In a carnot engine, the temperature of reservoir is $$527°$$C and that of sink is $$200$$ K. If the work done by the engine when it transfers heat from reservoir to sink is $$12000$$ kJ, the quantity of heat absorbed by the engine from reservoir is ______ $$\times 10^6$$ J.

We have a Carnot engine with reservoir temperature 527°C and sink temperature 200 K. The work done is 12000 kJ.

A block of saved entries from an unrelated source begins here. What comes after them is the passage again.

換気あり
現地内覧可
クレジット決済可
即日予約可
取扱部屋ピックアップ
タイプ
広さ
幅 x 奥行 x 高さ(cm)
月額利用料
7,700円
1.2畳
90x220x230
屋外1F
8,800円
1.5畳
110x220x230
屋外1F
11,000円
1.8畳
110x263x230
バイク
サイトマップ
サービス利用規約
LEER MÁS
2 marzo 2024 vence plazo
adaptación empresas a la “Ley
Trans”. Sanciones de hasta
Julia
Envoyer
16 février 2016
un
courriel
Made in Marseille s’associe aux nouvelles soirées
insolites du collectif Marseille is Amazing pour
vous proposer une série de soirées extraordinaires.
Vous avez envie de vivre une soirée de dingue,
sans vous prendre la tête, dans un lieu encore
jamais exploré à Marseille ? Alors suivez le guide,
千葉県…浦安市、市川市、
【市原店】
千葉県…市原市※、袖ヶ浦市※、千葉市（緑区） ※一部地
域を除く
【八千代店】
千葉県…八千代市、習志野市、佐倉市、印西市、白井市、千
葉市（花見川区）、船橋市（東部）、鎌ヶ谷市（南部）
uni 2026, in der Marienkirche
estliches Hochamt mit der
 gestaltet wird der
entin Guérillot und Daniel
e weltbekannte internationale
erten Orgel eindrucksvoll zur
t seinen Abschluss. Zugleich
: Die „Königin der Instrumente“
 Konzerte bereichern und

Converting the temperatures to Kelvin, we get $$T_1 = 527 + 273 = 800 \text{ K}$$ and $$T_2 = 200 \text{ K}.$$

The efficiency of the Carnot engine is given by $$\eta = 1 - \frac{T_2}{T_1} = 1 - \frac{200}{800} = 1 - \frac{1}{4} = \frac{3}{4}.$$

Since efficiency is the ratio of work done to heat absorbed, $$\eta = \frac{W}{Q_1}.$$ Solving for the heat absorbed, $$Q_1 = \frac{W}{\eta} = \frac{12000}{\frac{3}{4}} = 12000 \times \frac{4}{3} = 16000 \text{ kJ}.$$

Converting to joules yields $$Q_1 = 16000 \text{ kJ} = 16 \times 10^6 \text{ J}.$$

The quantity of heat absorbed by the engine from the reservoir is 16 $$\times 10^6$$ J.